COMPLETE THE FOLLOWING ->
1) In the article on the Mass. Central Connector, who owns the unused rail right of way?
2) Reproduce the stretch of the Mass. Central Connector article from "The idea is" through "Marlborough, and Stow.".
3) Pick up the Mass. Central Connector article where it ends and continue writing it.

SUPPLIED PASSAGE ->

--------

Buses and bikes envisioned for unused track
Corridor would ease region’s traffic, planning agency says
In an effort to ease rush hour traffic and overcrowded commuter rail parking lots, regional planners are looking into the possibility of building a side-by-side bus corridor and bike trail along a 28-mile portion of an unused rail right of way that stretches from Route 128 in Waltham to Interstate 495 in Berlin.
The so-called Mass. Central Connector could serve Berlin, Hudson, Sudbury, Waltham, Wayland, and Weston. Buses would run on a concrete strip while bicyclists would use a gravel path next to it.
The idea is still in its beginning stages but 13 area communities under the auspices of the Metropolitan Area Planning Council have authorized the council to spend money to develop a feasibility study on the connector, which would be the first of its kind in Massachusetts. The study is part of an overall look at transportation options in the Boston suburbs.
Supporters of the connector say it would cost less and provide more flexibility than light rail. It would also help leverage federal transportation dollars. Combining bus and bicycle transportation options would be beneficial to both bus riders and bicyclists, they say. The connector could be linked to the MBTA’s Fitchburg commuter rail line and to other bike trails in the region.
Planners see the possibility that the connector would serve not only the communities along the route but also nearby towns like Bolton, Marlborough, and Stow.
But the proposal probably would face resistance from some neighbors of the right of way who might object to buses whizzing along their properties. Environmental concerns, including the delicate nature of wetlands along the route, may also be an issue.
The right of way is owned by the Massachusetts Bay Transportation Authority and is already under consideration by the state as a bicycle trail.
Last month, at the urging of local leaders, the planning council began sending out surveys to gauge public opinion on the bus and bike project, said Eric Bourassa, transportation manager for the regional planning agency. The council has been hosting presentations to explain the connector at Town Halls and community centers. The cost of the project is still unknown, he said.
Bourassa said the council’s pursuit of the bus transit idea is driven by strong interest among planning officials and legislators in the idea of creating fast transit connections between the suburbs, the Route 128 corridor, and Boston. State Representative Kate Hogan, a Stow Democrat, has been key in moving the feasibility study forward, he said.
“The impetus for this is that some of us began to ask: If we are doing a rail trail, then why not do a bus way?’’ Bourassa said.

--------

Records from a data source ->

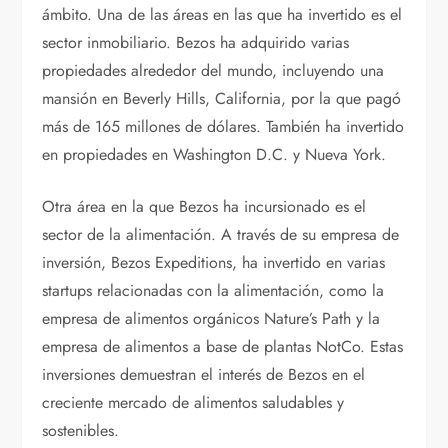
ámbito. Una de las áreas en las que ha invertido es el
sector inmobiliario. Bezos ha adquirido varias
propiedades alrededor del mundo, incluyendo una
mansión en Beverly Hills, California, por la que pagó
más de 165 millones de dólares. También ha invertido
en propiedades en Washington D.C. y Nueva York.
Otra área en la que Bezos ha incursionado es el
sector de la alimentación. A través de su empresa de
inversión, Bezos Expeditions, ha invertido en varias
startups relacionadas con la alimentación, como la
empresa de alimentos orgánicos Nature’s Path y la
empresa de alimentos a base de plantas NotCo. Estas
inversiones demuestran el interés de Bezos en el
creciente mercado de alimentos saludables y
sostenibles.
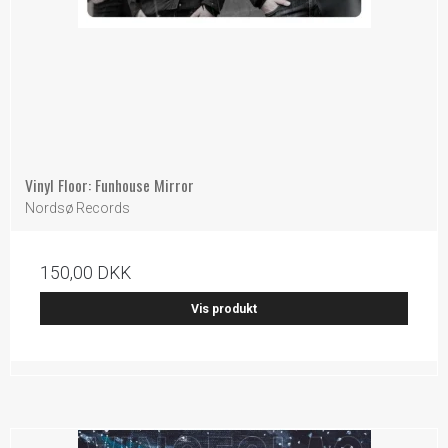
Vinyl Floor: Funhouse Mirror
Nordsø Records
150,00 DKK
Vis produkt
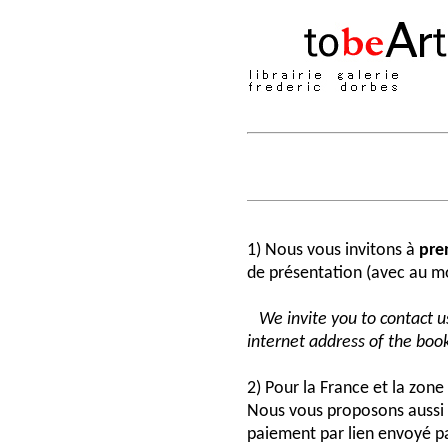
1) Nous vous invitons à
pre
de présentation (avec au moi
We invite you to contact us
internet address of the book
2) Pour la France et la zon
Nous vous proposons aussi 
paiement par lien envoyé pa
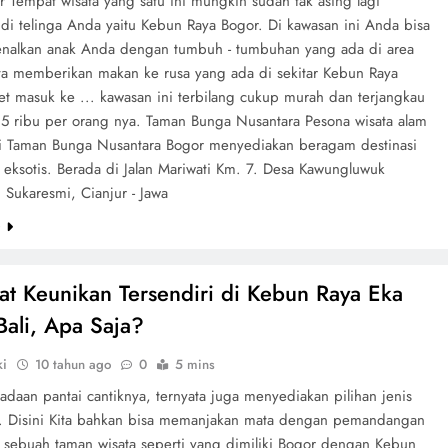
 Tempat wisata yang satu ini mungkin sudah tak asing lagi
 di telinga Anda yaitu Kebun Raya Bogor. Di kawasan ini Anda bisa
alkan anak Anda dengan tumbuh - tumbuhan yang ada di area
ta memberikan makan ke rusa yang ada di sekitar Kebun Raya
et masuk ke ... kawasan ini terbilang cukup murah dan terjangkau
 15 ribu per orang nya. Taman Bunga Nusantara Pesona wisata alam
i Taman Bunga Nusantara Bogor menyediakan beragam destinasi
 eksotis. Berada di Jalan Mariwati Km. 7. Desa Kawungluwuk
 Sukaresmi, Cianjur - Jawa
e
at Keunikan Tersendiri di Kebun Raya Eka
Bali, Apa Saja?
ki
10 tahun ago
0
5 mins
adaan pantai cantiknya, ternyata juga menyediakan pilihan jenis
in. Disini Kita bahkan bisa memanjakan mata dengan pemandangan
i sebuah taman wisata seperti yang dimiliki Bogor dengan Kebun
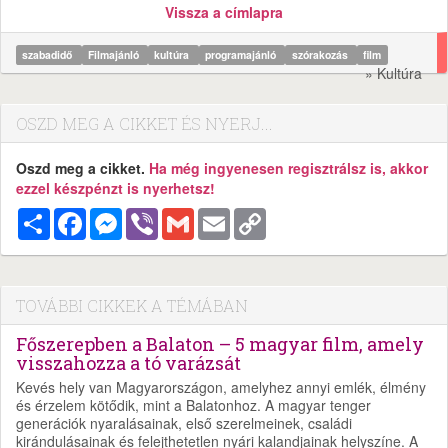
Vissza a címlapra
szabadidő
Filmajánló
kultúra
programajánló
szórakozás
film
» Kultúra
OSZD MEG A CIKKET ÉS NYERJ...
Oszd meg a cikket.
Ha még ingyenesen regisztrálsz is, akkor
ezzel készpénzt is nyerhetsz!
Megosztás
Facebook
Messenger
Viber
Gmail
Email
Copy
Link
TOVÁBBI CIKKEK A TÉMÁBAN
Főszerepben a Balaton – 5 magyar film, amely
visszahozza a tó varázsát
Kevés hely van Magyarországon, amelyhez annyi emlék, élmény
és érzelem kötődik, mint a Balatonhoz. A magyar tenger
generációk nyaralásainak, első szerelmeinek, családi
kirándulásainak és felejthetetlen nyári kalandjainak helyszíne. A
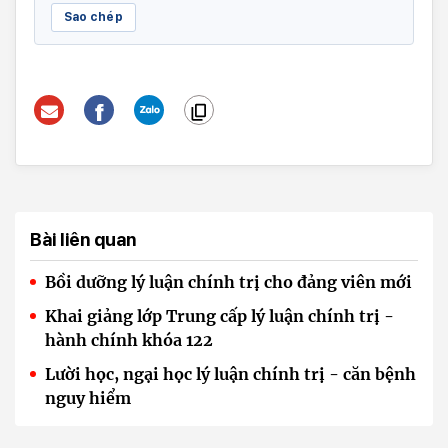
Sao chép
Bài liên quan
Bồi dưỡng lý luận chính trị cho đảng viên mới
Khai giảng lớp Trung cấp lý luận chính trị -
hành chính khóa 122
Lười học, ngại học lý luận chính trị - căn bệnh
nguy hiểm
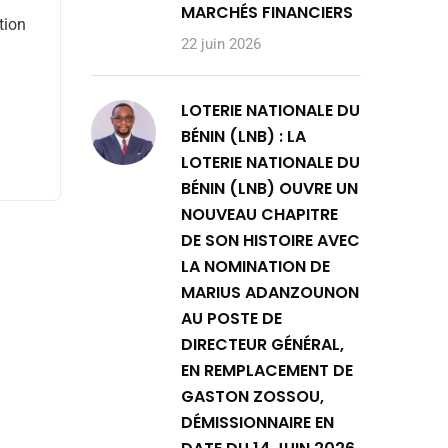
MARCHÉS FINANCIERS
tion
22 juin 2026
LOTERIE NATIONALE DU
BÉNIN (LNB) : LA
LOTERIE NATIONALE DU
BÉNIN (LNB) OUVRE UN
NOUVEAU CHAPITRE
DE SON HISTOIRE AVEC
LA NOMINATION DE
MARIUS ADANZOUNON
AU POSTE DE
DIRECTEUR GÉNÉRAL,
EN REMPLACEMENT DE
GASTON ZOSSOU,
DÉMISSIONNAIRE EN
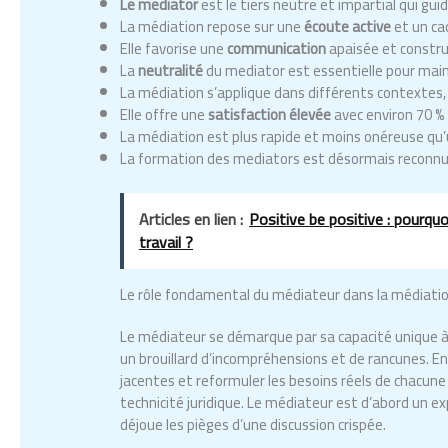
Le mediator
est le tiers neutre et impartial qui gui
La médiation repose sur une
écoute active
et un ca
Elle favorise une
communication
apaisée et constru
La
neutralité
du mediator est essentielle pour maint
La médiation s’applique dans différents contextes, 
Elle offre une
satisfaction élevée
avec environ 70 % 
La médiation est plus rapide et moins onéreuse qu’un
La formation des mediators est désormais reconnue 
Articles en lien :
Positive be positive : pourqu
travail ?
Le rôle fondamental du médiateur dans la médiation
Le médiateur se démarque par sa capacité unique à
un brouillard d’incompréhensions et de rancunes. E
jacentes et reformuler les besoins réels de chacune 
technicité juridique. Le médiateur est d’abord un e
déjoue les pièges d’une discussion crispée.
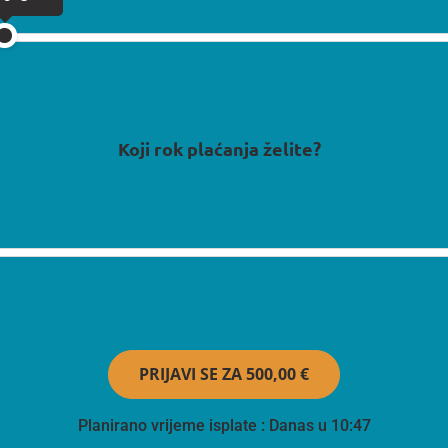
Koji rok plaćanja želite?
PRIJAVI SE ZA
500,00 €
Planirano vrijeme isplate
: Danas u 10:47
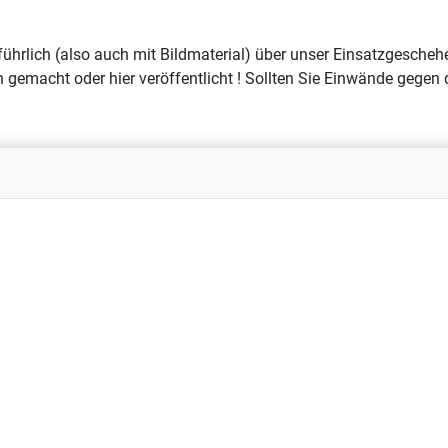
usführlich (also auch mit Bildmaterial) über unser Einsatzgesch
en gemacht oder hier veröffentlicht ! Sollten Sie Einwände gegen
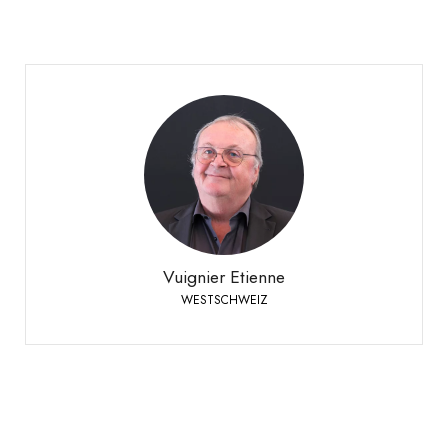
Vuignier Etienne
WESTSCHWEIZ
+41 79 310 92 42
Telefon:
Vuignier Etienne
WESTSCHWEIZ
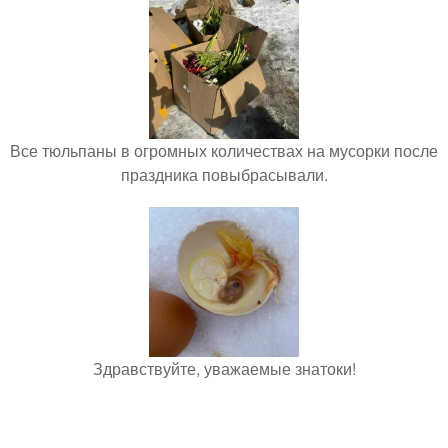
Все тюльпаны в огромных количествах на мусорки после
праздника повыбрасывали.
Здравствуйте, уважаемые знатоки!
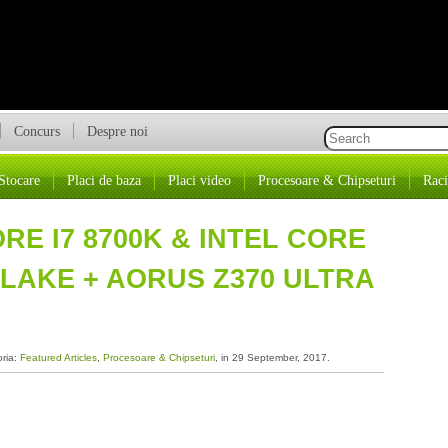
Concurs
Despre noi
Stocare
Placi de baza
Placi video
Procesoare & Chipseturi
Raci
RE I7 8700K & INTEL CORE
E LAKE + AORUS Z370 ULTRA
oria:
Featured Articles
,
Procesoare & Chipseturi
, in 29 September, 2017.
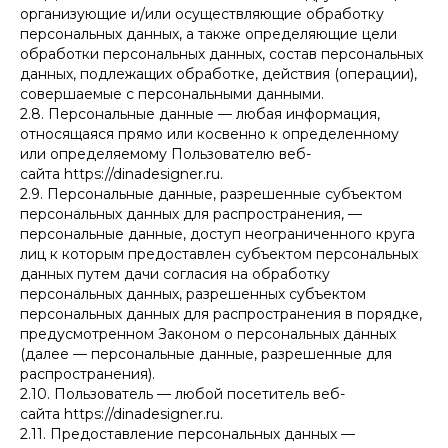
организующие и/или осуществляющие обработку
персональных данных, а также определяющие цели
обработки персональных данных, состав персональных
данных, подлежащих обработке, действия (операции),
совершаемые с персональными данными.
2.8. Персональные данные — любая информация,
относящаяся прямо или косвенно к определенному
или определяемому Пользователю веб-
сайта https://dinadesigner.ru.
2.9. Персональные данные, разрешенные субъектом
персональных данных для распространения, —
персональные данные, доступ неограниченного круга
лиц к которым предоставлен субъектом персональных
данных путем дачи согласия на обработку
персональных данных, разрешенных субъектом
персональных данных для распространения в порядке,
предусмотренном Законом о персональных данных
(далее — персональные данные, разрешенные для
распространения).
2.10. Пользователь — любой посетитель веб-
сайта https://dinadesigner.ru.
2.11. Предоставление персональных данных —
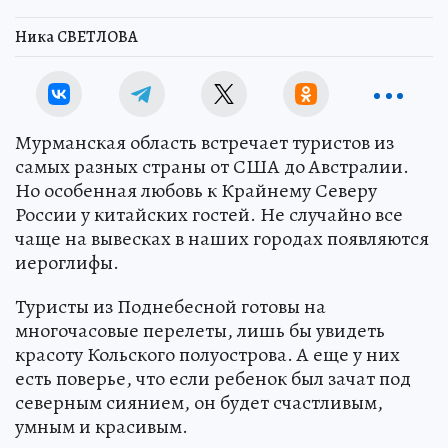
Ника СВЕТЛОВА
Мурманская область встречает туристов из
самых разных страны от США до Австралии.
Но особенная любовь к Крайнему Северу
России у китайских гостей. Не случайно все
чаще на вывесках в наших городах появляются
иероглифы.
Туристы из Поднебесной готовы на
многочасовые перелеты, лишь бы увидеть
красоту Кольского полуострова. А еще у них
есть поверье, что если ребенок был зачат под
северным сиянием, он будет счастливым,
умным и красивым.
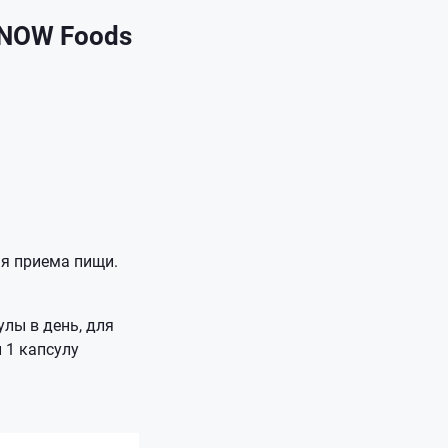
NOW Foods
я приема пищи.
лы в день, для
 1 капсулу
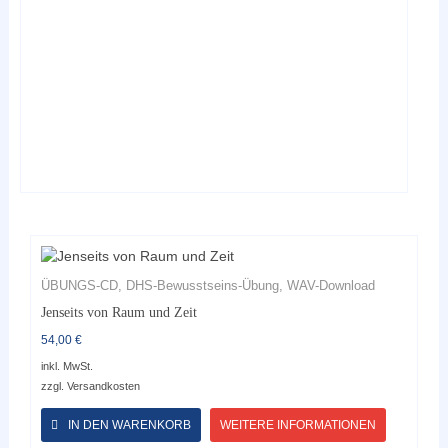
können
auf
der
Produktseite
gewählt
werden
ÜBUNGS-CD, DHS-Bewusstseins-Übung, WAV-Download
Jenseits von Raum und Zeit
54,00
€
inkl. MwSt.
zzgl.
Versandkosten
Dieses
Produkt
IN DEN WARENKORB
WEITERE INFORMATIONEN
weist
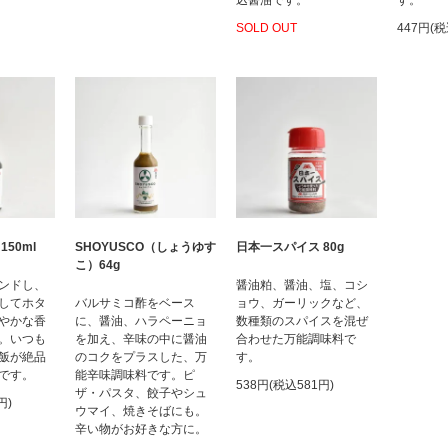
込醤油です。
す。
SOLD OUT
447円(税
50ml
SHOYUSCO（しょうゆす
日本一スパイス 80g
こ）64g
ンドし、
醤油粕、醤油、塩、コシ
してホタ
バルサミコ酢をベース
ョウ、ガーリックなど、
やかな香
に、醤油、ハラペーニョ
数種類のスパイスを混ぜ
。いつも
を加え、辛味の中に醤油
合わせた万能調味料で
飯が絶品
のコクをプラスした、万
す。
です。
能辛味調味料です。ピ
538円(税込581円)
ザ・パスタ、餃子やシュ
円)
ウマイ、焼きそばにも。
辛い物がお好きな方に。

--------

TASK-BY-TASK ANSWERS ->
1) The Massachusetts Bay Transportation Authority

2)
The idea is still in its beginning stages but 13 area communities under the auspices of the Metropolitan Area Planning Council have authorized the council to spend money to develop a feasibility study on the connector, which would be the first of its kind in Massachusetts. The study is part of an overall look at transportation options in the Boston suburbs.
Supporters of the connector say it would cost less and provide more flexibility than light rail. It would also help leverage federal transportation dollars. Combining bus and bicycle transportation options would be beneficial to both bus riders and bicyclists, they say. The connector could be linked to the MBTA’s Fitchburg commuter rail line and to other bike trails in the region.
Planners see the possibility that the connector would serve not only the communities along the route but also nearby towns like Bolton, Marlborough, and Stow.

3)
Bus transit service — already in place in other areas of the country but usually done in high-density metropolitan areas — has distinct advantages over a conventional public transit system, Bourassa said.
“It’s both cheaper and more flexible’’ than a rail line, he said.
For example, if there is bridge work, for example, the bus can simply take an alternative route, which a train cannot do, he said.
Such a project could face some hurdles, however. Rail trails have been historically irksome endeavors, often facing opposition from neighbors who see trail users as a potential nuisance. Some towns, such as Stow and Maynard, have struggled with creating rail-trail paths because property owners were unwilling to allow easements across their properties.
The easement issue won’t be a concern with the 28-mile connector, however, since the entire corridor is owned by the MBTA, said Rachel Szakmary, transportation intern at the Metropolitan Planning Council. But concerns about environmental intrusions could be a source of contention, she said. In Sudbury, residents and officials have already expressed reluctance about the impact on wetlands falling within the rail trail area, she said.
The notion of a bus whizzing past people’s yards has also ignited concern in Wayland, said Sarkis Sarkisian, the town’s planner. The town’s rail trail is home to a network of scenic nature trails that interlace and crisscross with the vacant rail bed; the idea of an asphalt bus lane running through the area seems out of character to some. Also, there are questions about how frequent a bus would stop along the trail, he said. But the town hasn’t held any formal discussions on the issue, so any conclusions about public support either for or against in Wayland would be premature, Sarkisian added.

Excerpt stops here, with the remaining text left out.